» **Work item**
Give every line from the entries that contains "perioada".

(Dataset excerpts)

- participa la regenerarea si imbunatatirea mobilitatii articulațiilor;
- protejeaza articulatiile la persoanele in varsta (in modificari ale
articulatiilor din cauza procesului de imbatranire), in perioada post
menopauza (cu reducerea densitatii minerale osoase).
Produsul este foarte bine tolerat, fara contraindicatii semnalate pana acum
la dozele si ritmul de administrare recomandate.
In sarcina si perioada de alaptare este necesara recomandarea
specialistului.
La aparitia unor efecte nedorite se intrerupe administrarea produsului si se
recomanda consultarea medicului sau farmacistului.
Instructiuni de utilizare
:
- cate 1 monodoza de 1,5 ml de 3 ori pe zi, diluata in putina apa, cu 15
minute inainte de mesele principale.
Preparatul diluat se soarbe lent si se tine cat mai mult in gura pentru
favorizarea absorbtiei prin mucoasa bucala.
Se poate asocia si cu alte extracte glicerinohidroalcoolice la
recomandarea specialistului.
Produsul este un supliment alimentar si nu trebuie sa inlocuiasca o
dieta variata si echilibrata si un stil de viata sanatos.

» **Answer box**
articulatiilor din cauza procesului de imbatranire), in perioada post
In sarcina si perioada de alaptare este necesara recomandarea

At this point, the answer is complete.